- [What the task requires]: Output everything in the rows below, from the line containing "<h1>On-premises Active Directory" down to the line containing "- PowerShell", both of those lines included, and nothing else.

Document images paired with their source code:
------------------------------

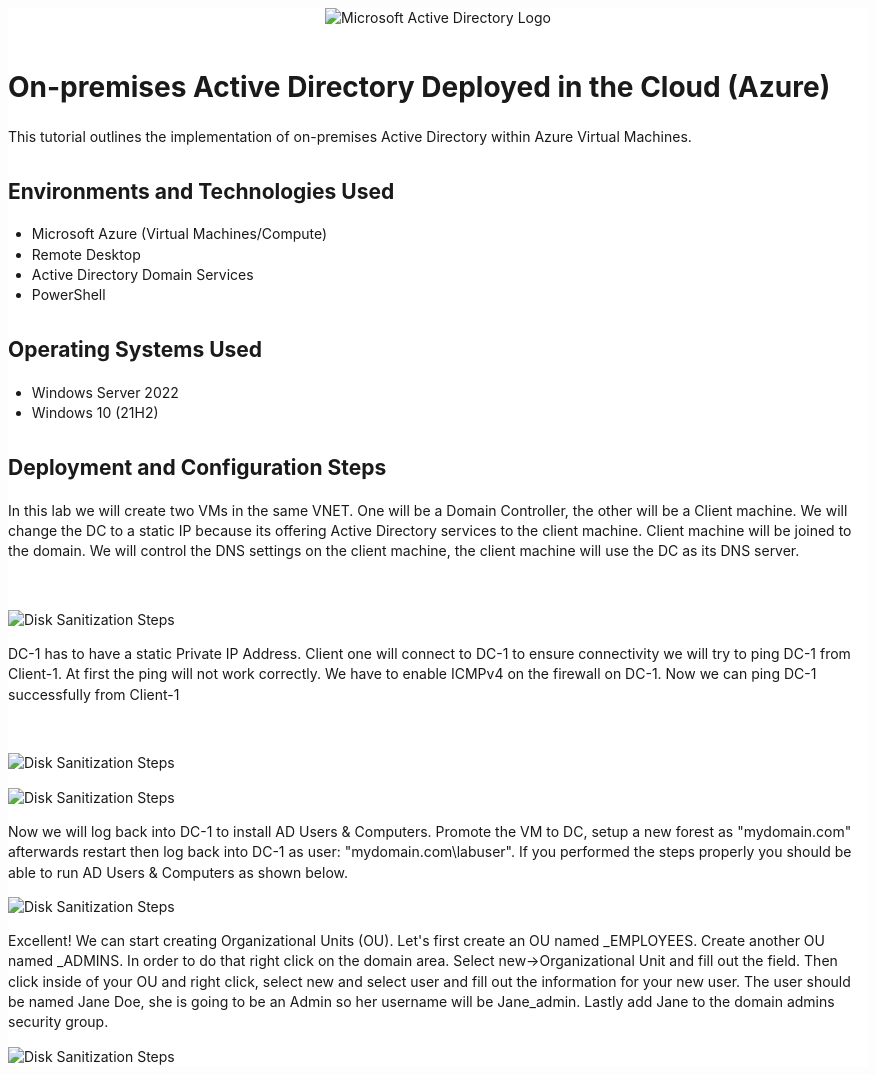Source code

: <p align="center">
<img src="https://i.imgur.com/pU5A58S.png" alt="Microsoft Active Directory Logo"/>
</p>

<h1>On-premises Active Directory Deployed in the Cloud (Azure)</h1>
This tutorial outlines the implementation of on-premises Active Directory within Azure Virtual Machines.<br />


<h2>Environments and Technologies Used</h2>

- Microsoft Azure (Virtual Machines/Compute)
- Remote Desktop
- Active Directory Domain Services
- PowerShell

<h2>Operating Systems Used </h2>

- Windows Server 2022
- Windows 10 (21H2)


<h2>Deployment and Configuration Steps</h2>

<p>
</p>
<p>
In this lab we will create two VMs in the same VNET. One will be a Domain Controller, the other will be a Client machine. We will change the DC to a static IP because its offering Active Directory services to the client machine. Client machine will be joined to the domain. We will control the DNS settings on the client machine, the client machine will use the DC as its DNS server. 
</p>
<br />

<p>
<img src="https://i.imgur.com/d22FHIm.png" height="80%" width="80%" alt="Disk Sanitization Steps"/>
</p>
<p>
DC-1 has to have a static Private IP Address. Client one will connect to DC-1 to ensure connectivity we will try to ping DC-1 from Client-1. At first the ping will not work correctly. We have to enable ICMPv4 on the firewall on DC-1. Now we can ping DC-1 successfully from Client-1
</p>
<br />

<p>
<img src="https://i.imgur.com/HvZBWzc.png" height="60%" width="60%" alt="Disk Sanitization Steps"/>
</p>
<img src="https://i.imgur.com/1lrrGPw.png" height="60%" width="60%" alt="Disk Sanitization Steps"/>
<p>
Now we will log back into DC-1 to install AD Users & Computers. Promote the VM to DC, setup a new forest as "mydomain.com" afterwards restart then log back into DC-1 as user: "mydomain.com\labuser". If you performed the steps properly you should be able to run AD Users & Computers as shown below.
</p>
<img src="https://i.imgur.com/cGjvRke.png" height="80%" width="80%" alt="Disk Sanitization Steps"/>
<br />
</p>
Excellent! We can start creating Organizational Units (OU). Let's first create an OU named _EMPLOYEES. Create another OU named _ADMINS. In order to do that right click on the domain area. Select new->Organizational Unit and fill out the field. Then click inside of your OU and right click, select new and select user and fill out the information for your new user. The user should be named Jane Doe, she is going to be an Admin so her username will be Jane_admin. Lastly add Jane to the domain admins security group. 
</p>
<img src="https://i.imgur.com/hL7g5Y5.png" height="80%" width="80%" alt="Disk Sanitization Steps"/>
<br />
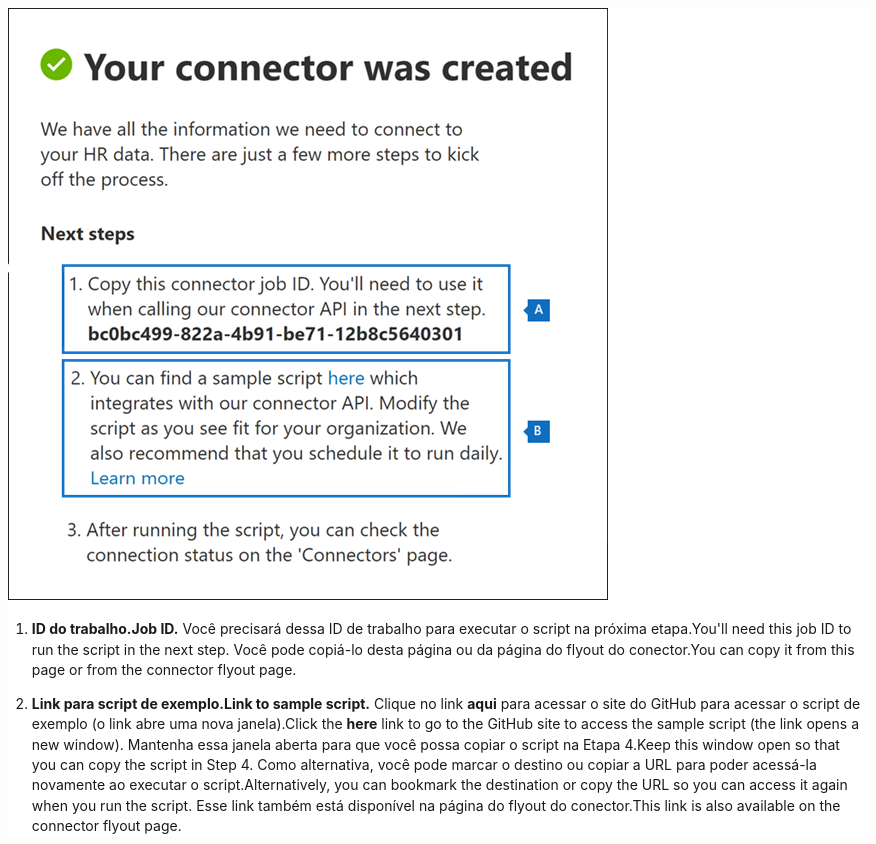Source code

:   ![Review page with job ID and link to github for sample script](../media/HRConnector_Confirmation.png)

   1. <span data-ttu-id="b3161-342">**ID do trabalho.**</span><span class="sxs-lookup"><span data-stu-id="b3161-342">**Job ID.**</span></span> <span data-ttu-id="b3161-343">Você precisará dessa ID de trabalho para executar o script na próxima etapa.</span><span class="sxs-lookup"><span data-stu-id="b3161-343">You'll need this job ID to run the script in the next step.</span></span> <span data-ttu-id="b3161-344">Você pode copiá-lo desta página ou da página do flyout do conector.</span><span class="sxs-lookup"><span data-stu-id="b3161-344">You can copy it from this page or from the connector flyout page.</span></span>

   1. <span data-ttu-id="b3161-345">**Link para script de exemplo.**</span><span class="sxs-lookup"><span data-stu-id="b3161-345">**Link to sample script.**</span></span> <span data-ttu-id="b3161-346">Clique no link **aqui** para acessar o site do GitHub para acessar o script de exemplo (o link abre uma nova janela).</span><span class="sxs-lookup"><span data-stu-id="b3161-346">Click the **here** link to go to the GitHub site to access the sample script (the link opens a new window).</span></span> <span data-ttu-id="b3161-347">Mantenha essa janela aberta para que você possa copiar o script na Etapa 4.</span><span class="sxs-lookup"><span data-stu-id="b3161-347">Keep this window open so that you can copy the script in Step 4.</span></span> <span data-ttu-id="b3161-348">Como alternativa, você pode marcar o destino ou copiar a URL para poder acessá-la novamente ao executar o script.</span><span class="sxs-lookup"><span data-stu-id="b3161-348">Alternatively, you can bookmark the destination or copy the URL so you can access it again when you run the script.</span></span> <span data-ttu-id="b3161-349">Esse link também está disponível na página do flyout do conector.</span><span class="sxs-lookup"><span data-stu-id="b3161-349">This link is also available on the connector flyout page.</span></span>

------------------------------

- [Task output]:
<h1>On-premises Active Directory Deployed in the Cloud (Azure)</h1>
This tutorial outlines the implementation of on-premises Active Directory within Azure Virtual Machines.<br />


<h2>Environments and Technologies Used</h2>

- Microsoft Azure (Virtual Machines/Compute)
- Remote Desktop
- Active Directory Domain Services
- PowerShell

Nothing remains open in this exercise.